◆ Exercise prompt
Leaving out only the pictures, write out all the entries exactly.

◆ Data supplied
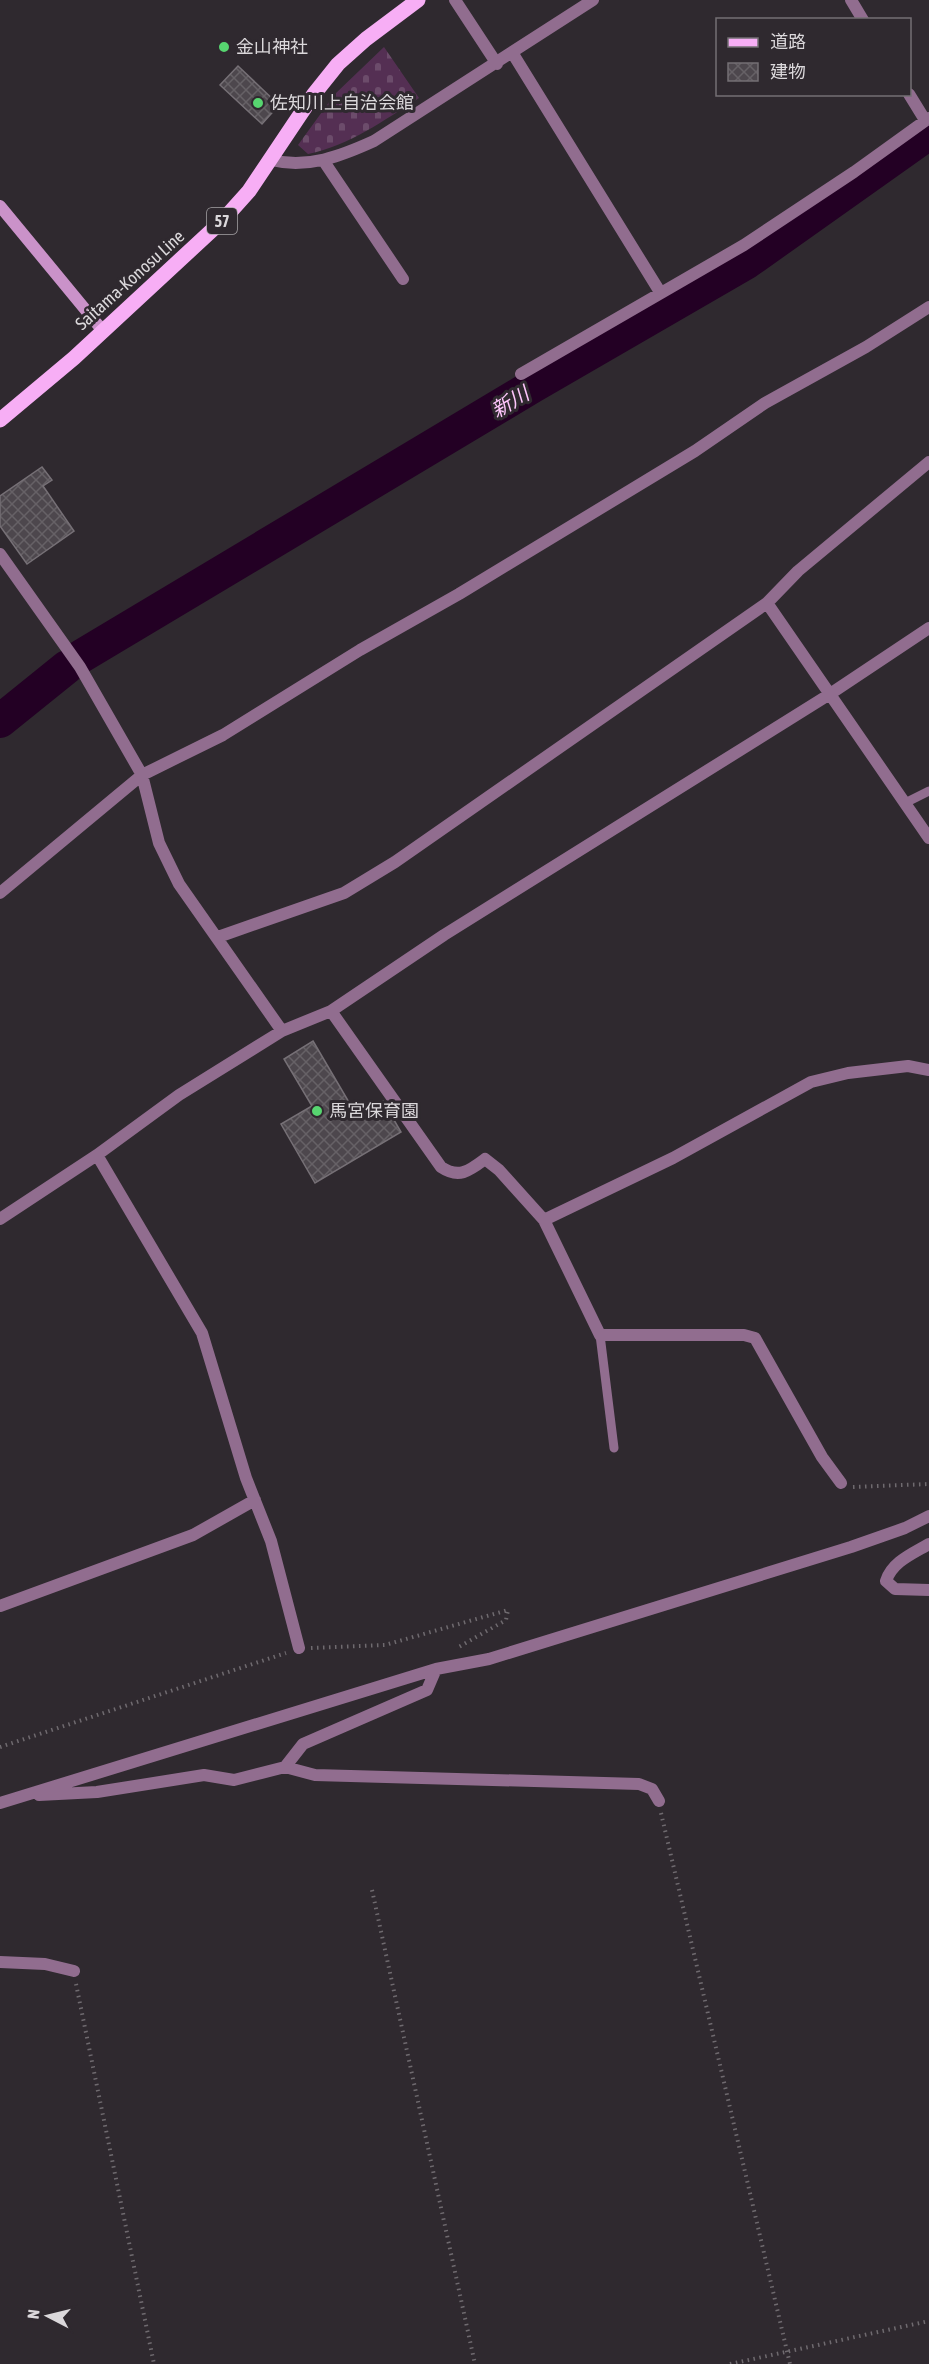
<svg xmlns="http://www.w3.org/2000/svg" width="929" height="2364" viewBox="0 0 929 2364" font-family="'Asap Condensed','Noto Sans JP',sans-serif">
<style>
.cemetery{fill:url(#cemetery-stones)}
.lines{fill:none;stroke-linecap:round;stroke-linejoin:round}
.river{stroke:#230024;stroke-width:34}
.building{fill:url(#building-cross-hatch);stroke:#767076;stroke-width:1.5}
.path{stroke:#6f6a6f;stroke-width:4;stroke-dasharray:1.5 4.5;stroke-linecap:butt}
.lane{stroke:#916d8f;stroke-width:9}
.street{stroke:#916d8f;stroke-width:12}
.secondary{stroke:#ca92c9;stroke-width:12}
.primary{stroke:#f7aef5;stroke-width:15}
.poi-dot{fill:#57d570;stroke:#2f292f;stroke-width:2}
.labels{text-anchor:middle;stroke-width:6;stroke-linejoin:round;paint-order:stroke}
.shield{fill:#2f292f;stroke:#a7a4a7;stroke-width:1.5}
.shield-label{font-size:16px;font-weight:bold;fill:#dbd8db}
.poi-label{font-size:18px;fill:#dbd8db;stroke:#2f292f;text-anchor:start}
.street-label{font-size:18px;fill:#dbd8db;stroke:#2f292f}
.water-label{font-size:20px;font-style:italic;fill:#ffc7fd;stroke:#2f292f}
</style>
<defs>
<pattern id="cemetery-stones" width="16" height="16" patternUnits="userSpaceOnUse" patternTransform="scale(1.5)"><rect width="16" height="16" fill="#542f53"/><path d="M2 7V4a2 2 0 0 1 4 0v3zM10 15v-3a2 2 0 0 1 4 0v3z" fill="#6c4c6b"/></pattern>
<pattern id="building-cross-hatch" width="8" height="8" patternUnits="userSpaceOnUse" patternTransform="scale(1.5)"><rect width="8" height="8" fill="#4d474d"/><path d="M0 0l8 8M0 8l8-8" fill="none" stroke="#666166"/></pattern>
</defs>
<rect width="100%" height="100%" fill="#2f292f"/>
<!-- cemetery -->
<path class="cemetery" d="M384 47 419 98C383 121 350 145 308 154L298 145 335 94Z"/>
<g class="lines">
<!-- river -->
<path class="river" d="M80 657 533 386 747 262 929 133
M0 721 67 667"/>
</g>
<!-- building -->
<path class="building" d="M238 66 279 105 262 124 220 85Z
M42 467 52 480 43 486 74 531 27 564 0 526V496Z
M313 1041 357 1116 383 1101 401 1132 315 1183 281 1124 312 1106 284 1059Z"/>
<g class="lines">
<!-- path -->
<path class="path" d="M853 1487 929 1484
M311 1648 385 1645 508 1610 506 1620 457 1648
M0 1747 286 1653
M661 1813 790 2364
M372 1890 475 2364
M76 1984 154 2364
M730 2364 929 2321"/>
<!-- lane -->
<path class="lane" d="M905 803 929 791
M600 1335 614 1448"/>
<!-- street -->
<path class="street" d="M455 0 497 64
M851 0 863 20
M513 54 660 292
M909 94 925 120
M271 160C308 169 341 156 374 141L593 0
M323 160 403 279
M521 374 744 245 854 172 929 118
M0 554 80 667 142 775 159 843 179 884 282 1031
M767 603 929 838
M0 893 142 775 223 735 360 650 459 594 695 451 765 403 866 347 929 307
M218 937 344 893 395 862 767 603 798 571 929 462
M331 1011 441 1167C459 1179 469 1171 485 1159L499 1170 544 1220 673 1158 811 1082 848 1073 908 1066 929 1070
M97 1155 202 1333 246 1478 271 1541 299 1648
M0 1219 97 1155 179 1095 282 1031 331 1011 444 935 830 694 929 628
M544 1220 600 1335H744L755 1338 822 1457 841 1483
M929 1544C912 1554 892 1562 886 1581L895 1589 929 1590
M0 1606 193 1535 255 1500
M285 1767 303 1744 427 1690 436 1669
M39 1795 97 1792 204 1775 234 1780 285 1767 315 1775 639 1784 652 1789 659 1801
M0 1803 436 1669 489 1659 851 1547 905 1528 929 1516
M0 1962 45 1964 74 1971"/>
<!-- secondary -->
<path class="secondary" d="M0 206 103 331"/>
<!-- primary -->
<path class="primary" d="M0 420 74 358 223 220 249 191 314 94 338 64 366 39 418 0"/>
</g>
<!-- markers -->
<g class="poi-dot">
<circle cx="224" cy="47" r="6"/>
<circle cx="258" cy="103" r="6"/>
<circle cx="317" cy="1111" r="6"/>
</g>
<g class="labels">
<!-- shield labels -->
<rect class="shield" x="207" y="208" width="30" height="26" rx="4.5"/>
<g class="shield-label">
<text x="222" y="227">57</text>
</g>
<!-- poi labels -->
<g class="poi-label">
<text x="236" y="53">金山神社</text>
<text x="270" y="109">佐知川上自治会館</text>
<text x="329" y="1117">馬宮保育園</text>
</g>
<!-- street labels -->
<g class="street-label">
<text transform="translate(130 280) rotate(-42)" y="6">Saitama-Konosu Line</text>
</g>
<!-- water labels -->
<g class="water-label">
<text transform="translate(510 402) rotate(-31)" y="7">新川</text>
</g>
</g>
<!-- legend -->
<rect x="716" y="18" width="195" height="78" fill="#2f292f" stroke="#746f74" stroke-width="1.5"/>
<rect x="728" y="38" width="30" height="9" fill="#f7aef5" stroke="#746f74" stroke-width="1.5"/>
<text x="770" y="48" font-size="18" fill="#dbd8db">道路</text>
<rect x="728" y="63" width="30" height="18" fill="url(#building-cross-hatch)" stroke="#746f74" stroke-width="1.5"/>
<text x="770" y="78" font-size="18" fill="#dbd8db">建物</text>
<!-- north arrow -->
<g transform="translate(48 2316) rotate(277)" stroke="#2f292f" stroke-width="4.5" paint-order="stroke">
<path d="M0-4.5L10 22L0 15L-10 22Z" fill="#dbd8db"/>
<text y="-9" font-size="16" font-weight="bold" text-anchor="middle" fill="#dbd8db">N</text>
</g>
</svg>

◆ Exercise result
<svg xmlns="http://www.w3.org/2000/svg" width="929" height="2364" viewBox="0 0 929 2364" font-family="'Asap Condensed','Noto Sans JP',sans-serif">
<style>
.cemetery{fill:url(#cemetery-stones)}
.lines{fill:none;stroke-linecap:round;stroke-linejoin:round}
.river{stroke:#230024;stroke-width:34}
.building{fill:url(#building-cross-hatch);stroke:#767076;stroke-width:1.5}
.path{stroke:#6f6a6f;stroke-width:4;stroke-dasharray:1.5 4.5;stroke-linecap:butt}
.lane{stroke:#916d8f;stroke-width:9}
.street{stroke:#916d8f;stroke-width:12}
.secondary{stroke:#ca92c9;stroke-width:12}
.primary{stroke:#f7aef5;stroke-width:15}
.poi-dot{fill:#57d570;stroke:#2f292f;stroke-width:2}
.labels{text-anchor:middle;stroke-width:6;stroke-linejoin:round;paint-order:stroke}
.shield{fill:#2f292f;stroke:#a7a4a7;stroke-width:1.5}
.shield-label{font-size:16px;font-weight:bold;fill:#dbd8db}
.poi-label{font-size:18px;fill:#dbd8db;stroke:#2f292f;text-anchor:start}
.street-label{font-size:18px;fill:#dbd8db;stroke:#2f292f}
.water-label{font-size:20px;font-style:italic;fill:#ffc7fd;stroke:#2f292f}
</style>
<defs>
<pattern id="cemetery-stones" width="16" height="16" patternUnits="userSpaceOnUse" patternTransform="scale(1.5)"><rect width="16" height="16" fill="#542f53"/><path d="M2 7V4a2 2 0 0 1 4 0v3zM10 15v-3a2 2 0 0 1 4 0v3z" fill="#6c4c6b"/></pattern>
<pattern id="building-cross-hatch" width="8" height="8" patternUnits="userSpaceOnUse" patternTransform="scale(1.5)"><rect width="8" height="8" fill="#4d474d"/><path d="M0 0l8 8M0 8l8-8" fill="none" stroke="#666166"/></pattern>
</defs>
<rect width="100%" height="100%" fill="#2f292f"/>
<!-- cemetery -->
<path class="cemetery" d="M384 47 419 98C383 121 350 145 308 154L298 145 335 94Z"/>
<g class="lines">
<!-- river -->
<path class="river" d="M80 657 533 386 747 262 929 133
M0 721 67 667"/>
</g>
<!-- building -->
<path class="building" d="M238 66 279 105 262 124 220 85Z
M42 467 52 480 43 486 74 531 27 564 0 526V496Z
M313 1041 357 1116 383 1101 401 1132 315 1183 281 1124 312 1106 284 1059Z"/>
<g class="lines">
<!-- path -->
<path class="path" d="M853 1487 929 1484
M311 1648 385 1645 508 1610 506 1620 457 1648
M0 1747 286 1653
M661 1813 790 2364
M372 1890 475 2364
M76 1984 154 2364
M730 2364 929 2321"/>
<!-- lane -->
<path class="lane" d="M905 803 929 791
M600 1335 614 1448"/>
<!-- street -->
<path class="street" d="M455 0 497 64
M851 0 863 20
M513 54 660 292
M909 94 925 120
M271 160C308 169 341 156 374 141L593 0
M323 160 403 279
M521 374 744 245 854 172 929 118
M0 554 80 667 142 775 159 843 179 884 282 1031
M767 603 929 838
M0 893 142 775 223 735 360 650 459 594 695 451 765 403 866 347 929 307
M218 937 344 893 395 862 767 603 798 571 929 462
M331 1011 441 1167C459 1179 469 1171 485 1159L499 1170 544 1220 673 1158 811 1082 848 1073 908 1066 929 1070
M97 1155 202 1333 246 1478 271 1541 299 1648
M0 1219 97 1155 179 1095 282 1031 331 1011 444 935 830 694 929 628
M544 1220 600 1335H744L755 1338 822 1457 841 1483
M929 1544C912 1554 892 1562 886 1581L895 1589 929 1590
M0 1606 193 1535 255 1500
M285 1767 303 1744 427 1690 436 1669
M39 1795 97 1792 204 1775 234 1780 285 1767 315 1775 639 1784 652 1789 659 1801
M0 1803 436 1669 489 1659 851 1547 905 1528 929 1516
M0 1962 45 1964 74 1971"/>
<!-- secondary -->
<path class="secondary" d="M0 206 103 331"/>
<!-- primary -->
<path class="primary" d="M0 420 74 358 223 220 249 191 314 94 338 64 366 39 418 0"/>
</g>
<!-- markers -->
<g class="poi-dot">
<circle cx="224" cy="47" r="6"/>
<circle cx="258" cy="103" r="6"/>
<circle cx="317" cy="1111" r="6"/>
</g>
<g class="labels">
<!-- shield labels -->
<rect class="shield" x="207" y="208" width="30" height="26" rx="4.5"/>
<g class="shield-label">
<text x="222" y="227">57</text>
</g>
<!-- poi labels -->
<g class="poi-label">
<text x="236" y="53">金山神社</text>
<text x="270" y="109">佐知川上自治会館</text>
<text x="329" y="1117">馬宮保育園</text>
</g>
<!-- street labels -->
<g class="street-label">
<text transform="translate(130 280) rotate(-42)" y="6">Saitama-Konosu Line</text>
</g>
<!-- water labels -->
<g class="water-label">
<text transform="translate(510 402) rotate(-31)" y="7">新川</text>
</g>
</g>
<!-- legend -->
<rect x="716" y="18" width="195" height="78" fill="#2f292f" stroke="#746f74" stroke-width="1.5"/>
<rect x="728" y="38" width="30" height="9" fill="#f7aef5" stroke="#746f74" stroke-width="1.5"/>
<text x="770" y="48" font-size="18" fill="#dbd8db">道路</text>
<rect x="728" y="63" width="30" height="18" fill="url(#building-cross-hatch)" stroke="#746f74" stroke-width="1.5"/>
<text x="770" y="78" font-size="18" fill="#dbd8db">建物</text>
<!-- north arrow -->
<g transform="translate(48 2316) rotate(277)" stroke="#2f292f" stroke-width="4.5" paint-order="stroke">
<path d="M0-4.5L10 22L0 15L-10 22Z" fill="#dbd8db"/>
<text y="-9" font-size="16" font-weight="bold" text-anchor="middle" fill="#dbd8db">N</text>
</g>
</svg>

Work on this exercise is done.